• _What needs to be done_: Every line of the entries that holds the word "AperFunction" is to be copied.

• _Exercise inputs_:
-- Opening Marker --

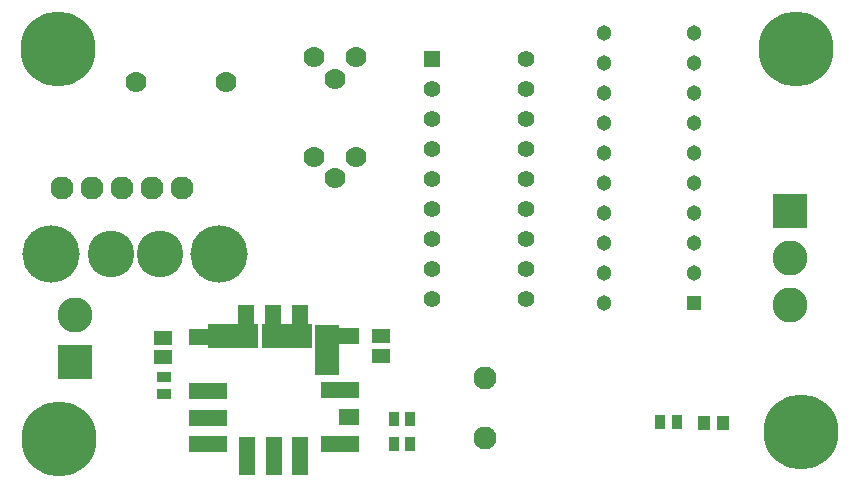
<source format=gts>
G04 EasyPC Gerber Version 21.0.3 Build 4286 *
G04 #@! TF.Part,Single*
G04 #@! TF.FileFunction,Soldermask,Top *
G04 #@! TF.FilePolarity,Negative *
%FSLAX45Y45*%
%MOIN*%
G04 #@! TA.AperFunction,SMDPad*
%ADD95R,0.03559X0.04937*%
%ADD28R,0.04937X0.03559*%
%ADD96R,0.04346X0.04740*%
%ADD94R,0.06472X0.04583*%
%ADD147R,0.06906X0.05724*%
%ADD148R,0.05724X0.12811*%
%ADD146R,0.12811X0.05724*%
%ADD154R,0.07969X0.17024*%
%ADD149R,0.17024X0.07969*%
G04 #@! TA.AperFunction,ComponentPad*
%ADD157R,0.05134X0.05134*%
%ADD155R,0.05563X0.05563*%
%ADD29R,0.11630X0.11630*%
%ADD158C,0.05134*%
%ADD156C,0.05563*%
%ADD74C,0.07000*%
%ADD27C,0.07693*%
%ADD72C,0.11630*%
%ADD160C,0.15567*%
%ADD159C,0.19110*%
G04 #@! TA.AperFunction,WasherPad*
%ADD26C,0.25016*%
X0Y0D02*
D02*
D26*
X26708Y159499D03*
X26917Y29663D03*
X272570Y159499D03*
X274318Y31825D03*
D02*
D27*
X27925Y113446D03*
X37925D03*
X47925D03*
X57925D03*
X67925D03*
X168984Y30062D03*
Y50062D03*
D02*
D28*
X61903Y44749D03*
Y50300D03*
D02*
D29*
X32449Y55413D03*
X270578Y105459D03*
D02*
D72*
X32449Y71004D03*
X270578Y74278D03*
Y89869D03*
D02*
D74*
X52644Y148516D03*
X82565D03*
X111957Y156933D03*
X112082Y123736D03*
X118938Y149772D03*
X119063Y116574D03*
X126060Y156933D03*
X126185Y123736D03*
D02*
D94*
X61653Y56927D03*
Y63384D03*
X134448Y57426D03*
Y63883D03*
D02*
D95*
X138601Y28042D03*
Y36443D03*
X144152Y28042D03*
Y36443D03*
X227336Y35444D03*
X232887D03*
D02*
D96*
X242214Y34945D03*
X248513D03*
D02*
D146*
X76556Y27824D03*
Y63651D03*
X76595Y36722D03*
Y45698D03*
X120572Y28061D03*
X120611Y64006D03*
X120650Y46092D03*
D02*
D147*
X123554Y37076D03*
D02*
D148*
X89548Y67903D03*
X89587Y23848D03*
X98485Y67864D03*
X98603Y23848D03*
X107422Y23809D03*
X107461Y67943D03*
D02*
D149*
X85060Y63887D03*
X103052Y63897D03*
D02*
D154*
X116546Y59370D03*
D02*
D155*
X151361Y156317D03*
D02*
D156*
Y76317D03*
Y86317D03*
Y96317D03*
Y106317D03*
Y116317D03*
Y126317D03*
Y136317D03*
Y146317D03*
X182613Y76317D03*
Y86317D03*
Y96317D03*
Y106317D03*
Y116317D03*
Y126317D03*
Y136317D03*
Y146317D03*
Y156317D03*
D02*
D157*
X238749Y74882D03*
D02*
D158*
X208828D03*
Y84882D03*
Y94882D03*
Y104882D03*
Y114882D03*
Y124882D03*
Y134882D03*
Y144882D03*
Y154882D03*
Y164882D03*
X238749Y84882D03*
Y94882D03*
Y104882D03*
Y114882D03*
Y124882D03*
Y134882D03*
Y144882D03*
Y154882D03*
Y164882D03*
D02*
D159*
X24543Y91356D03*
X80478D03*
D02*
D160*
X44228D03*
X60793D03*
X0Y0D02*
M02*

</source>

-- Closing Marker --

• _Answer section_:
G04 #@! TA.AperFunction,SMDPad*
G04 #@! TA.AperFunction,ComponentPad*
G04 #@! TA.AperFunction,WasherPad*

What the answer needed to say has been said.